■ INSTRUCTIONS FOR THE TASK
Please copy each line of the listing below precisely, excluding the images.

■ DATA EXTRACTS
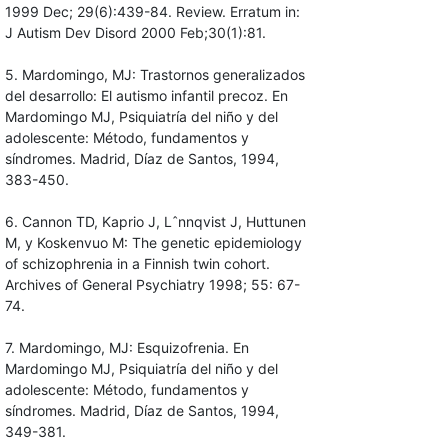
1999 Dec; 29(6):439-84. Review. Erratum in:
J Autism Dev Disord 2000 Feb;30(1):81.
5. Mardomingo, MJ: Trastornos generalizados
del desarrollo: El autismo infantil precoz. En
Mardomingo MJ, Psiquiatría del niño y del
adolescente: Método, fundamentos y
síndromes. Madrid, Díaz de Santos, 1994,
383-450.
6. Cannon TD, Kaprio J, Lˆnnqvist J, Huttunen
M, y Koskenvuo M: The genetic epidemiology
of schizophrenia in a Finnish twin cohort.
Archives of General Psychiatry 1998; 55: 67-
74.
7. Mardomingo, MJ: Esquizofrenia. En
Mardomingo MJ, Psiquiatría del niño y del
adolescente: Método, fundamentos y
síndromes. Madrid, Díaz de Santos, 1994,
349-381.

■ EXERCISE RESULT
1999 Dec; 29(6):439-84. Review. Erratum in:
J Autism Dev Disord 2000 Feb;30(1):81.
5. Mardomingo, MJ: Trastornos generalizados
del desarrollo: El autismo infantil precoz. En
Mardomingo MJ, Psiquiatría del niño y del
adolescente: Método, fundamentos y
síndromes. Madrid, Díaz de Santos, 1994,
383-450.
6. Cannon TD, Kaprio J, Lˆnnqvist J, Huttunen
M, y Koskenvuo M: The genetic epidemiology
of schizophrenia in a Finnish twin cohort.
Archives of General Psychiatry 1998; 55: 67-
74.
7. Mardomingo, MJ: Esquizofrenia. En
Mardomingo MJ, Psiquiatría del niño y del
adolescente: Método, fundamentos y
síndromes. Madrid, Díaz de Santos, 1994,
349-381.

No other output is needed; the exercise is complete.